**ASSIGNED TASK:** Rewrite all of the rows below, swapping every "value" for "amount" and leaving everything else the same. Leave the pictures out.

BEGIN

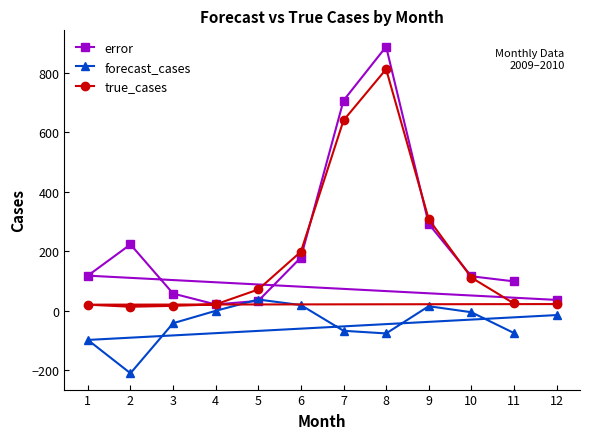

What is the maximum value for true_cases?

812.0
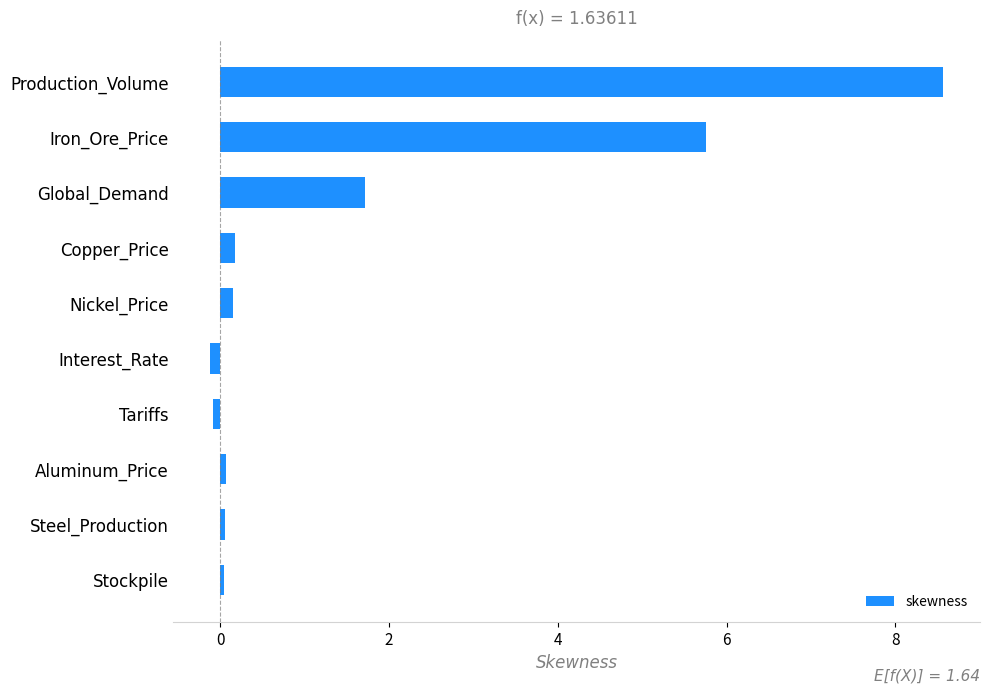

At which label is the value closest to 4?

Iron_Ore_Price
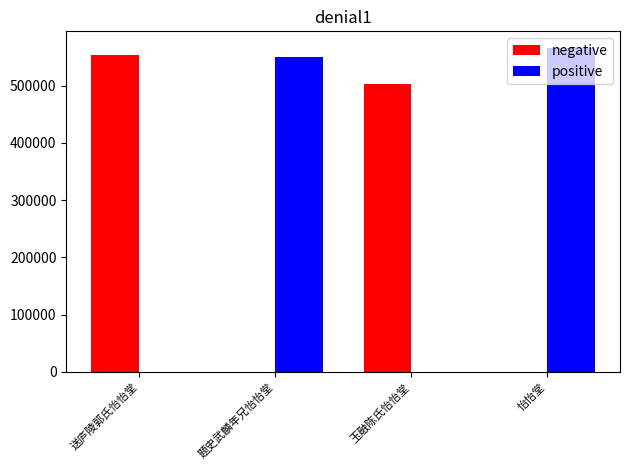

What is the total value across all series at 怡怡堂?

566496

END

**SOLVED PROBLEM:**
What is the maximum amount for true_cases?

812.0

At which label is the amount closest to 4?

Iron_Ore_Price

What is the total amount across all series at 怡怡堂?

566496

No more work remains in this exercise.